The Sweet Auburn Historic District is a historic African-American neighborhood along and surrounding Auburn Avenue, east of Downtown Atlanta, Georgia, United States. The name Sweet Auburn was coined by John Wesley Dobbs, referring to the "richest Negro street in the world."
The first settlement here was on land formerly occupied by Union troops and was called Shermantown for many years. It developed quickly being near the Georgia Railroad and in 1879 was at the endpoint of a newly graded road called simply Boulevard, which led from the railroad to North Avenue near Ponce de Leon Avenue and Angier Springs.
The rise of Auburn Avenue as "the" black business district in Atlanta was to a great extent an outcome of the 1906 Atlanta Race Riot. Prior to this time black businesses operated largely in downtown Atlanta — a business district integrated as far as business ownership was concerned.

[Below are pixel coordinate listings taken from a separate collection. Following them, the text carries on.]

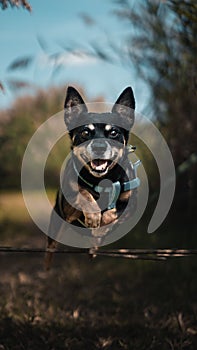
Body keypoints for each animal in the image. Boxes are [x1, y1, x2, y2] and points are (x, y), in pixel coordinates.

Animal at [44, 86, 140, 266]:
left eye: (114, 132)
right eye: (85, 132)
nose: (99, 147)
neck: (101, 180)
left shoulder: (130, 207)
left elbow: (113, 212)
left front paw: (101, 225)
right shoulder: (69, 208)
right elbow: (83, 192)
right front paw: (94, 216)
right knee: (50, 249)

Sweet Auburn was designated a National Historic Landmark in 1976. However, like so many other inner-city neighborhoods, Sweet Auburn fell victim to lack of investment, heavy, widespread crime, homelessness, and abandonment, compounded by construction of the Downtown Connector freeway that split it in two. In 1992 the National Trust for Historic Preservation recognized that it was one of America's 11 Most Endangered Historic Places and, in 2005, the Georgia Trust for Historic Preservation included the area in its 2006 list of Places in Peril. The Historic District Development Corporation (HDDC) was formed to turn the trend around, starting with houses surrounding the birth home of Dr. Martin Luther King, Jr., and working outward. The city of Atlanta is currently building the Atlanta Streetcar, a line that creates a loop connecting the Dr. Martin Luther King Jr. National Historic Site to downtown and the tourist attractions of Centennial Olympic Park. The streetcar with travel east along Edgewood Avenue and west along Auburn Ave.